Grace buys her own home, which she paid off four years ago.
She has a great job at the bank.
But she is missing a love life, and Sarah is adamant about her getting out on the dating scene again.
Sarah convinces Grace to attend an art exhibit where she meets a young and debonair photographer, Shannon (Mehcad Brooks, “Glory Road”).
Despite the age difference, the beautiful Grace smites Shannon and the feeling is mutual.
The two begin a whirlwind romance that sweeps Grace off of her feet.
Shannon always knows the right thing to say.
Furthermore, Shannon always knows the right things to do to make Grace feel the way a woman should feel.
However, when things go awry in their relationship, it could ruin Grace’s life and all of those around her for a long time.
Grace finds herself in trouble with the law and does not have the money to afford a real lawyer.
She is stuck with a 26-year-old public defender named Jasmine (Webb) who has the unflattering reputation of settling cases instead of fighting for her clients.
That reputation is why her boss Rory (Perry) gives her the Waters case in the first place.
Grace wants to plead guilty, and Rory just wants the young public defender to go in and get a good deal signed, sealed and delivered.
However, when Jasmine begins digging deeper into the facts, she wants to fight and she wants Grace to put up a fight as well.

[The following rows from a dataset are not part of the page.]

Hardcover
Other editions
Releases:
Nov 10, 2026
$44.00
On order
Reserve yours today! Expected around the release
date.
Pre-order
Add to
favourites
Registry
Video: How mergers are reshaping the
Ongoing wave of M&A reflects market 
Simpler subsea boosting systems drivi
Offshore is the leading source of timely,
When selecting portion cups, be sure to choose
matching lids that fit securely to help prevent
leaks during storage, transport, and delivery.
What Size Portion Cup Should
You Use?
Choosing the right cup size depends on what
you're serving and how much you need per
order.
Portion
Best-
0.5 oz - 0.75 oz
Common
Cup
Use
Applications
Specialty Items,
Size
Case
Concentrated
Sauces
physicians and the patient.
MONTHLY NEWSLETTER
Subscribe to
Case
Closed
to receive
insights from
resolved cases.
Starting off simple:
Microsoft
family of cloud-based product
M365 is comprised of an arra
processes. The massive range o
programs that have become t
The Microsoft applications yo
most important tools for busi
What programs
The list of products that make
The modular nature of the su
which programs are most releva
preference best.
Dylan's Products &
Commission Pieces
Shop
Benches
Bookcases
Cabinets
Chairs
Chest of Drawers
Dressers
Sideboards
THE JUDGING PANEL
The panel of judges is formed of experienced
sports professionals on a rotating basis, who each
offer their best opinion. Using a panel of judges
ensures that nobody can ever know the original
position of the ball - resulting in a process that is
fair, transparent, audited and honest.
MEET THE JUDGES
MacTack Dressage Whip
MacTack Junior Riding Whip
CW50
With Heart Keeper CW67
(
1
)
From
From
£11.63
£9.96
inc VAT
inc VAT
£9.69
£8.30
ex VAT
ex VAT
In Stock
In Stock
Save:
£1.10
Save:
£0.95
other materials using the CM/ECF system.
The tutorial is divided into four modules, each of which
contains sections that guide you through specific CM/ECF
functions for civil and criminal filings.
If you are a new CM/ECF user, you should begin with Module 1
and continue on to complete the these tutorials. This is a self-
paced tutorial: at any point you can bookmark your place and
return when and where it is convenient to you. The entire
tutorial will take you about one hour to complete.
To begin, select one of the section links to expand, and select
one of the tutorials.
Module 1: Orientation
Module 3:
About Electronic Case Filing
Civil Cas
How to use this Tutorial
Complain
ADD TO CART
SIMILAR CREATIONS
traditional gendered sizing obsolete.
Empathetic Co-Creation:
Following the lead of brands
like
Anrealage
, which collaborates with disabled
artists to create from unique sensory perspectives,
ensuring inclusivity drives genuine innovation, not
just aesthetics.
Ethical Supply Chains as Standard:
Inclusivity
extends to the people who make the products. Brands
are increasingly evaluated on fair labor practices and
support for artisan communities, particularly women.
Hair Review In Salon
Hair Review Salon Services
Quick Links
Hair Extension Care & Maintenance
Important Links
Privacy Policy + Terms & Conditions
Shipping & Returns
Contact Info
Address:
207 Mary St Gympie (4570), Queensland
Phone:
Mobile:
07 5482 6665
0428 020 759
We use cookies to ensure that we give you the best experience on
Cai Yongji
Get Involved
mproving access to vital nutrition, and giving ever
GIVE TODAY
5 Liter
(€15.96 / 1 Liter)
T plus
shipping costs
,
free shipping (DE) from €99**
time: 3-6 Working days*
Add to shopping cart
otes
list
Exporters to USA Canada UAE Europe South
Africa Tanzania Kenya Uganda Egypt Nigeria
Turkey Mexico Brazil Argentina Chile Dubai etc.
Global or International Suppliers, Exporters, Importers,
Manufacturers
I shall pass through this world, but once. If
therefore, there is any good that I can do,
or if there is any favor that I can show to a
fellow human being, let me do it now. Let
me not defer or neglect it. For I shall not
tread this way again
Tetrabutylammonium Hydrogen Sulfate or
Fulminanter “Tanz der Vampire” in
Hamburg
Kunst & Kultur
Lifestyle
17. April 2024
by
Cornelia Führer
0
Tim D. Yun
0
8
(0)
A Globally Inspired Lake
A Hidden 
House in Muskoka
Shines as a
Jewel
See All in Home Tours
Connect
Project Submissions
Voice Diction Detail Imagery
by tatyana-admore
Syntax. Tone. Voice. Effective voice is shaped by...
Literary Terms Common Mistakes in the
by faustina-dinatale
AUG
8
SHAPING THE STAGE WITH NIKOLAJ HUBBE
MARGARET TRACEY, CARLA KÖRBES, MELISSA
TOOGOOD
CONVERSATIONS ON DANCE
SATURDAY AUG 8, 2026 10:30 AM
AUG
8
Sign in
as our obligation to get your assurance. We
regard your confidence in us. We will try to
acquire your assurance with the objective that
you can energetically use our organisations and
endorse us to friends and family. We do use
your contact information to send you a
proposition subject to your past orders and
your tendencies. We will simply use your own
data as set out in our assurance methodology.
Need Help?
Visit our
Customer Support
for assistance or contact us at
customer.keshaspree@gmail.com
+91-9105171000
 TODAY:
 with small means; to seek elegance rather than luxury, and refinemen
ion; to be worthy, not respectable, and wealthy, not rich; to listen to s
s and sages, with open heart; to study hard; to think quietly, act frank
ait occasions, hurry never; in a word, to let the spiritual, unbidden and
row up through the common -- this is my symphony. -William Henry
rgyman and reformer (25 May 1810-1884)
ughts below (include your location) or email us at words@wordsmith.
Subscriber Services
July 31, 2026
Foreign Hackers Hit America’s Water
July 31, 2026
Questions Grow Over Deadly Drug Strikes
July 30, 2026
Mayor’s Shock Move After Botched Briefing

While some things in “Tyler Perry’s A Fall from Grace” seem predictable, most of the movie is totally unexpected, leaving the audience hanging in the end (in a good way).
After two hours, moviegoers will want much more.
What happens to this character?
What happens to that character?
The way in which “Tyler Perry’s A Fall From Grace” ends makes it possible for several spin-off movies and not just the regular movie sequel.
Unfortunately, “Tyler Perry’s A Fall From Grace” has some noticeable gaffes.
Furthermore, the wig that Perry wears as Rory does not look good in the least.
The wig is worse than the wig he wore in “Tyler Perry’s The Family That Preys.”
But wigs and gaffes notwithstanding, Perry does a great job in writing “Tyler Perry’s A Fall From Grace.”
Furthermore, with legends like Rashad and relative newcomers like Fox and Webb, the acting is heartfelt and conniving.
Fox is known for her role as Hanna on the OWN late night soap opera “Tyler Perry’s The Haves and the Have Nots.”
While Grace has some Hanna in her with her devotion to the church, she is a little more liberal in the bedroom, which results in Fox’s first ever on-film love scene.
It is just unfortunate that Grace is not more conservative with some of her decision-making.
Her decision-making makes “Tyler Perry’s A Fall From Grace” a cautionary tale that all should see, male and female.
And forget what the haters and critics say.
If Perry keeps creating movies like “Tyler Perry’s A Fall From Grace” it will prove that letting critics view his movies ahead of time is not necessarily a mistake.
A good movie is a good movie, and even Perry haters cannot hate that.
“Tyler Perry’s A Fall From Grace” is now streaming on Netflix.